- Selected extract

----

Interactive effects of iron and light limitation on the molecular physiology of the Southern Ocean diatom Fragilariopsis kerguelensis

The polar diatom Fragilariopsis kerguelensis is ubiquitous in Southern Ocean waters and is a major responder to iron fertilization, encountering large gradients in iron concentrations and light availability. We performed a comparative transcriptomic analysis of F. kerguelensis grown under varying iron and light conditions in order to investigate the molecular underpinnings that may explain its physiological response to iron and light limitation. Low iron reduced growth rates more than low light, but there was not an additive effect of low iron and low light on growth rate. Low iron treatments (saturating and low light) had the largest transcriptomic response; however, expression patterns were more similar in low light treatments (high and low iron). Under iron and light limitation, carbon fixation and amino acid, ribosome, and sulfur metabolisms were overrepresented relative to the control (iron replete, saturating light). Transcripts of genes encoding for the proteins aquaporin, proteorhodopsin, plastocyanin, and flavodoxin were overrepresented to the greatest extent in the low iron/low light treatment, indicating there may be an additive effect of iron/light colimitation at the molecular level. Iron and light replete cells demonstrated increased expression of genes encoding for the proteins ferritin, carbonic anhydrase, and numerous iron‐dependent proteins relative to the growth‐limiting treatments. This transcriptome analysis reveals mechanisms that may underpin the ecological success of this diatom in low iron and light environments, highlighting the important role of diversified photosynthetic isoforms, iron acquisition, unique detoxification mechanisms of reactive oxygen species, and metabolic shifts in amino acid recycling and carbon metabolism.

----

- Your instructions
Answer these questions from the Fragilariopsis kerguelensis text.
(a) Which reduced growth rates more, low iron or low light?
(b) In which treatment were transcripts for aquaporin, proteorhodopsin, plastocyanin, and flavodoxin overrepresented the most?
(c) Besides numerous iron-dependent proteins, genes for which two proteins showed increased expression in iron and light replete cells?

----

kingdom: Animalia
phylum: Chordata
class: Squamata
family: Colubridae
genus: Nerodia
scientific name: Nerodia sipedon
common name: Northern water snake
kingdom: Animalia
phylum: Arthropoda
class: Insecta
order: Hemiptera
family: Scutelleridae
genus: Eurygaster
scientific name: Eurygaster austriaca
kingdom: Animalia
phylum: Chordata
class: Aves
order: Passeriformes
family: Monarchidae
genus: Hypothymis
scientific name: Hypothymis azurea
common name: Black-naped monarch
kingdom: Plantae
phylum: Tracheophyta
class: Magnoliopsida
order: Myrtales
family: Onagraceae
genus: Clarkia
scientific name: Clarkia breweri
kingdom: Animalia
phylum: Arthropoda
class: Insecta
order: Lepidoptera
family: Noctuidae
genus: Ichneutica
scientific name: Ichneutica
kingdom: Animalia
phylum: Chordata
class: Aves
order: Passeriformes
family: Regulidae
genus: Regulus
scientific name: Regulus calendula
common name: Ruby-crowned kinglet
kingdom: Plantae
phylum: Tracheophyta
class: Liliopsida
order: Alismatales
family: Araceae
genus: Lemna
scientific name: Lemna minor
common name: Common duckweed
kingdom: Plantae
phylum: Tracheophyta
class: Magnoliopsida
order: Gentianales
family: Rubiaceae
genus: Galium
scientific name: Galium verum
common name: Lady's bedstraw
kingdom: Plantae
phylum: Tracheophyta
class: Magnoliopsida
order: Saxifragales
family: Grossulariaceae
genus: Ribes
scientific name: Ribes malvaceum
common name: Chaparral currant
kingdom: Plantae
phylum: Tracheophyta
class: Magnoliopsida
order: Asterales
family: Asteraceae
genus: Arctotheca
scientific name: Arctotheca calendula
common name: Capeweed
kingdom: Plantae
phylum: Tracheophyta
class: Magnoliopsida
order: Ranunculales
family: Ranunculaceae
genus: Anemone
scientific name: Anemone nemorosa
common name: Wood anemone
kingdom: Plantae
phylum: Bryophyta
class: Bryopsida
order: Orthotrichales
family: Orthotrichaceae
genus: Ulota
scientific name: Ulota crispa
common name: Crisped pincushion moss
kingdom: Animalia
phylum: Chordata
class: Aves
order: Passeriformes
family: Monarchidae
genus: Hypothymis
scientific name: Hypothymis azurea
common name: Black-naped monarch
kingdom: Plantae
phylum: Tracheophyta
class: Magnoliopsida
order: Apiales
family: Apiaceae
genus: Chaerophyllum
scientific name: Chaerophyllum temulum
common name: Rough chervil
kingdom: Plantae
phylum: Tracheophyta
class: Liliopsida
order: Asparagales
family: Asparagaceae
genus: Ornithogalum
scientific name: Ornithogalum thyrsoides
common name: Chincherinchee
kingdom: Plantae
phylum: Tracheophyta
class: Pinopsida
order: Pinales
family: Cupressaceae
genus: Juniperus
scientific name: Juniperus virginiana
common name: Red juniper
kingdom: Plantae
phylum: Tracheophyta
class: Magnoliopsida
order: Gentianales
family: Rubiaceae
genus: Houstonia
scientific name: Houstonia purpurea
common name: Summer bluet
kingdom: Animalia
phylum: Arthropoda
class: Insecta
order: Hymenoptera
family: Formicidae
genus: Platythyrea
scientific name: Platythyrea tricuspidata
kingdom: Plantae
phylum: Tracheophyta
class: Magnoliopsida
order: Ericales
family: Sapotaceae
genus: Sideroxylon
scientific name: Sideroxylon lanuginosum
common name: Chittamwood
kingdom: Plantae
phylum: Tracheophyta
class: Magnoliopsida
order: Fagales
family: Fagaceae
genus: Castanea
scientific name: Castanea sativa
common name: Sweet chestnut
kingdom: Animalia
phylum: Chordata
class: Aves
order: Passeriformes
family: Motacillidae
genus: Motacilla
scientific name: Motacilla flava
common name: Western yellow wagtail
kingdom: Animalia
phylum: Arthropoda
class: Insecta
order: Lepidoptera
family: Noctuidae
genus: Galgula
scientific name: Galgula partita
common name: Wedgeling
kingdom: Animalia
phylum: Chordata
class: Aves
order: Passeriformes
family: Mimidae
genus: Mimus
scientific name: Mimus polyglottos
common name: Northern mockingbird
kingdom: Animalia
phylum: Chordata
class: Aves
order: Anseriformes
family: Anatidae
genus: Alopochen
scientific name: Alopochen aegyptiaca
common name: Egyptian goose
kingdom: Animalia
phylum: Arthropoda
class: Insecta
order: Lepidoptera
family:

----

- Answer
(a) Low iron
(b) The low iron/low light treatment
(c) Ferritin and carbonic anhydrase